RayfordSteele, Jul 10 2002
  

       braille. dito.
ironfroggy, Jan 03 2003
  

       Good Idea and good brai- bral- braille (halfbakery needs a spellchecker) annotation.   

       Wonder if keys can be designed so all the 26 (at the very least) keys gave some capslock on/off status feedback, not necessarily physical feely touch (a jolt of electricity for example <--- just kidding) that the human mind could learn to interpret. You don't have to look / feel elsewhere (screen status bar or keyboard leds or feely capslock) to interpret the state.   

       Problem is it would cost an arm and a leg and then some to come up with something that would allow all 26 (or more) keys to be capslock on/off feedback enabled, for the value it would offer.
Porsche911, May 28 2004
  

       Actually, it should cost almost nothing additional, since the keys are injection molded plastic. Just change the mold to have the braille features, and then use the same production steps & materials.   

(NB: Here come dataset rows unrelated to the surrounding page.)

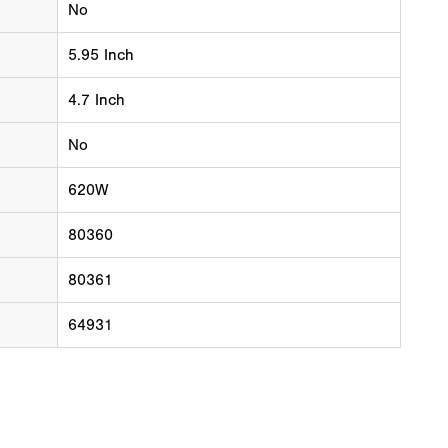
No
5.95 Inch
4.7 Inch
No
620W
80360
80361
64931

       This would help people learn to touch-type faster, since they wouldn't have to look down at the keyboard so much, would make us all braille-literate, and would let us more confidently type in the dark.
sophocles, May 28 2004
  

       My typing's chnged ssssssince I instlled the feely keys. I rely like the S key - it's ssssssmooth nd sssssssoft on my keybord. I never touch the letter next to s, it's ssssssshrp.